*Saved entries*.
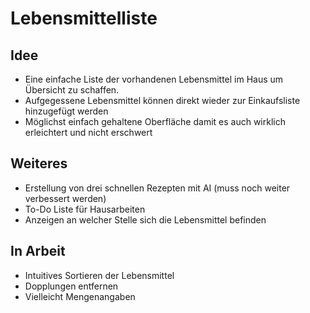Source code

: # Lebensmittelliste
## Idee
- Eine einfache Liste der vorhandenen Lebensmittel im Haus um Übersicht zu schaffen.
- Aufgegessene Lebensmittel können direkt wieder zur Einkaufsliste hinzugefügt werden
- Möglichst einfach gehaltene Oberfläche damit es auch wirklich erleichtert und nicht erschwert

## Weiteres
- Erstellung von drei schnellen Rezepten mit AI (muss noch weiter verbessert werden)
- To-Do Liste für Hausarbeiten
- Anzeigen an welcher Stelle sich die Lebensmittel befinden

## In Arbeit
- Intuitives Sortieren der Lebensmittel
- Dopplungen entfernen
- Vielleicht Mengenangaben
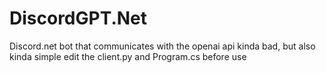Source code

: # DiscordGPT.Net
Discord.net bot that communicates with the openai api
kinda bad, but also kinda simple
edit the client.py and Program.cs before use

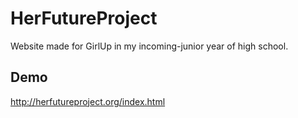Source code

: # HerFutureProject
Website made for GirlUp in my incoming-junior year of high school.

## Demo
http://herfutureproject.org/index.html
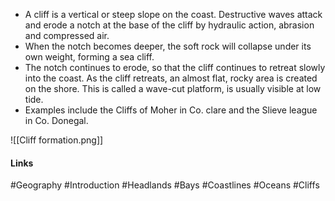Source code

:- A cliff is a vertical or steep slope on the coast. Destructive waves attack and erode a notch at the base of the cliff by hydraulic action, abrasion and compressed air.
- When the notch becomes deeper, the soft rock will collapse under its own weight, forming a sea cliff.
- The notch continues to erode, so that the cliff continues to retreat slowly into the coast. As the cliff retreats, an almost flat, rocky area is created on the shore. This is called a wave-cut platform, is usually visible at low tide. 
- Examples include the Cliffs of Moher in Co. clare and the Slieve league in Co. Donegal.

![[Cliff formation.png]]

#### Links
#Geography #Introduction #Headlands #Bays #Coastlines #Oceans #Cliffs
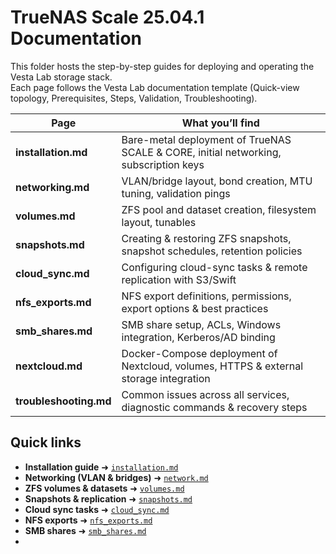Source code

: # TrueNAS Scale 25.04.1 Documentation

This folder hosts the step-by-step guides for deploying and operating the Vesta Lab storage stack.  
Each page follows the Vesta Lab documentation template (Quick-view topology, Prerequisites, Steps, Validation, Troubleshooting).

| Page                   | What you’ll find                                                        |
|------------------------|--------------------------------------------------------------------------|
| **installation.md**    | Bare-metal deployment of TrueNAS SCALE & CORE, initial networking, subscription keys |
| **networking.md**      | VLAN/bridge layout, bond creation, MTU tuning, validation pings          |
| **volumes.md**         | ZFS pool and dataset creation, filesystem layout, tunables               |
| **snapshots.md**       | Creating & restoring ZFS snapshots, snapshot schedules, retention policies |
| **cloud_sync.md**      | Configuring cloud-sync tasks & remote replication with S3/Swift          |
| **nfs_exports.md**     | NFS export definitions, permissions, export options & best practices     |
| **smb_shares.md**      | SMB share setup, ACLs, Windows integration, Kerberos/AD binding         |
| **nextcloud.md**       | Docker-Compose deployment of Nextcloud, volumes, HTTPS & external storage integration |
| **troubleshooting.md** | Common issues across all services, diagnostic commands & recovery steps  |

## Quick links

- **Installation guide** ➜ [`installation.md`](installation.md)  
- **Networking (VLAN & bridges)** ➜ [`network.md`](network.md)  
- **ZFS volumes & datasets** ➜ [`volumes.md`](volumes.md)  
- **Snapshots & replication** ➜ [`snapshots.md`](snapshots.md)  
- **Cloud sync tasks** ➜ [`cloud_sync.md`](cloud_sync.md)
- **NFS exports** ➜ [`nfs_exports.md`](nfs_exports.md)
- **SMB shares** ➜ [`smb_shares.md`](smb_shares.md)
- 



  


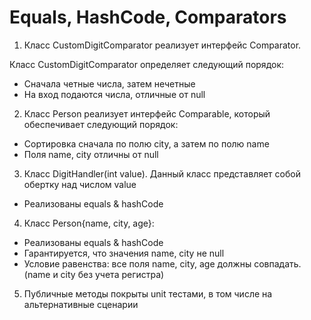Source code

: # Equals, HashCode, Comparators

1. Класс CustomDigitComparator реализует интерфейс Comparator<Integer>.

Класс CustomDigitComparator определяет следующий порядок: 
 
* Сначала четные числа, затем нечетные 
* На вход подаются числа, отличные от null

2. Класс Person реализует интерфейс Comparable<Person>, который обеспечивает следующий порядок: 

* Сортировка сначала по полю city, а затем по полю name
* Поля name, city отличны от null

3. Класс DigitHandler(int value).
Данный класс представляет собой обертку над числом value

* Реализованы equals & hashCode

4. Класс Person{name, city, age}:

* Реализованы equals & hashCode
* Гарантируется, что значения name, city не null
* Условие равенства: все поля name, city, age должны совпадать. (name и city без учета регистра)

5. Публичные методы покрыты unit тестами, в том числе на альтернативные сценарии
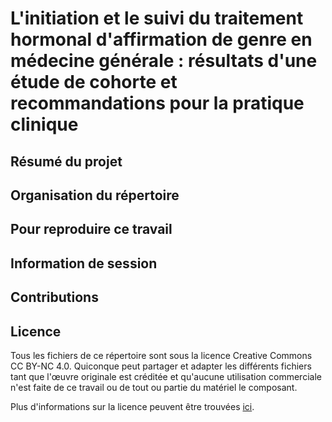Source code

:# L'initiation et le suivi du traitement hormonal d'affirmation de genre en médecine générale : résultats d'une étude de cohorte et recommandations pour la pratique clinique

## Résumé du projet

## Organisation du répertoire

## Pour reproduire ce travail

## Information de session

## Contributions

## Licence

Tous les fichiers de ce répertoire sont sous la licence Creative Commons CC BY-NC 4.0. Quiconque peut partager et adapter les différents fichiers tant que l'œuvre originale est créditée et qu'aucune utilisation commerciale n'est faite de ce travail ou de tout ou partie du matériel le composant.

Plus d'informations sur la licence peuvent être trouvées [ici](https://creativecommons.org/licenses/by-nc/4.0/deed.fr).
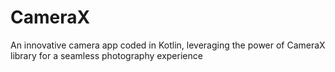 # CameraX
An innovative camera app coded in Kotlin, leveraging the power of CameraX library for a seamless photography experience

*What you need to do*. Print the data above exactly, minus pictures.

*Output of the exercise*.
Source code

: # Lebensmittelliste
## Idee
- Eine einfache Liste der vorhandenen Lebensmittel im Haus um Übersicht zu schaffen.
- Aufgegessene Lebensmittel können direkt wieder zur Einkaufsliste hinzugefügt werden
- Möglichst einfach gehaltene Oberfläche damit es auch wirklich erleichtert und nicht erschwert

## Weiteres
- Erstellung von drei schnellen Rezepten mit AI (muss noch weiter verbessert werden)
- To-Do Liste für Hausarbeiten
- Anzeigen an welcher Stelle sich die Lebensmittel befinden

## In Arbeit
- Intuitives Sortieren der Lebensmittel
- Dopplungen entfernen
- Vielleicht Mengenangaben
Source code

: # DiscordGPT.Net
Discord.net bot that communicates with the openai api
kinda bad, but also kinda simple
edit the client.py and Program.cs before use

Source code

: # HerFutureProject
Website made for GirlUp in my incoming-junior year of high school.

## Demo
http://herfutureproject.org/index.html
Source code

:- A cliff is a vertical or steep slope on the coast. Destructive waves attack and erode a notch at the base of the cliff by hydraulic action, abrasion and compressed air.
- When the notch becomes deeper, the soft rock will collapse under its own weight, forming a sea cliff.
- The notch continues to erode, so that the cliff continues to retreat slowly into the coast. As the cliff retreats, an almost flat, rocky area is created on the shore. This is called a wave-cut platform, is usually visible at low tide. 
- Examples include the Cliffs of Moher in Co. clare and the Slieve league in Co. Donegal.

![[Cliff formation.png]]

#### Links
#Geography #Introduction #Headlands #Bays #Coastlines #Oceans #Cliffs
Source code

: # TrueNAS Scale 25.04.1 Documentation

This folder hosts the step-by-step guides for deploying and operating the Vesta Lab storage stack.  
Each page follows the Vesta Lab documentation template (Quick-view topology, Prerequisites, Steps, Validation, Troubleshooting).

| Page                   | What you’ll find                                                        |
|------------------------|--------------------------------------------------------------------------|
| **installation.md**    | Bare-metal deployment of TrueNAS SCALE & CORE, initial networking, subscription keys |
| **networking.md**      | VLAN/bridge layout, bond creation, MTU tuning, validation pings          |
| **volumes.md**         | ZFS pool and dataset creation, filesystem layout, tunables               |
| **snapshots.md**       | Creating & restoring ZFS snapshots, snapshot schedules, retention policies |
| **cloud_sync.md**      | Configuring cloud-sync tasks & remote replication with S3/Swift          |
| **nfs_exports.md**     | NFS export definitions, permissions, export options & best practices     |
| **smb_shares.md**      | SMB share setup, ACLs, Windows integration, Kerberos/AD binding         |
| **nextcloud.md**       | Docker-Compose deployment of Nextcloud, volumes, HTTPS & external storage integration |
| **troubleshooting.md** | Common issues across all services, diagnostic commands & recovery steps  |

## Quick links

- **Installation guide** ➜ [`installation.md`](installation.md)  
- **Networking (VLAN & bridges)** ➜ [`network.md`](network.md)  
- **ZFS volumes & datasets** ➜ [`volumes.md`](volumes.md)  
- **Snapshots & replication** ➜ [`snapshots.md`](snapshots.md)  
- **Cloud sync tasks** ➜ [`cloud_sync.md`](cloud_sync.md)
- **NFS exports** ➜ [`nfs_exports.md`](nfs_exports.md)
- **SMB shares** ➜ [`smb_shares.md`](smb_shares.md)
- 



  


Source code

: # Equals, HashCode, Comparators

1. Класс CustomDigitComparator реализует интерфейс Comparator<Integer>.

Класс CustomDigitComparator определяет следующий порядок: 
 
* Сначала четные числа, затем нечетные 
* На вход подаются числа, отличные от null

2. Класс Person реализует интерфейс Comparable<Person>, который обеспечивает следующий порядок: 

* Сортировка сначала по полю city, а затем по полю name
* Поля name, city отличны от null

3. Класс DigitHandler(int value).
Данный класс представляет собой обертку над числом value

* Реализованы equals & hashCode

4. Класс Person{name, city, age}:

* Реализованы equals & hashCode
* Гарантируется, что значения name, city не null
* Условие равенства: все поля name, city, age должны совпадать. (name и city без учета регистра)

5. Публичные методы покрыты unit тестами, в том числе на альтернативные сценарии
Source code

:# L'initiation et le suivi du traitement hormonal d'affirmation de genre en médecine générale : résultats d'une étude de cohorte et recommandations pour la pratique clinique

## Résumé du projet

## Organisation du répertoire

## Pour reproduire ce travail

## Information de session

## Contributions

## Licence

Tous les fichiers de ce répertoire sont sous la licence Creative Commons CC BY-NC 4.0. Quiconque peut partager et adapter les différents fichiers tant que l'œuvre originale est créditée et qu'aucune utilisation commerciale n'est faite de ce travail ou de tout ou partie du matériel le composant.

Plus d'informations sur la licence peuvent être trouvées [ici](https://creativecommons.org/licenses/by-nc/4.0/deed.fr).
 # CameraX
An innovative camera app coded in Kotlin, leveraging the power of CameraX library for a seamless photography experience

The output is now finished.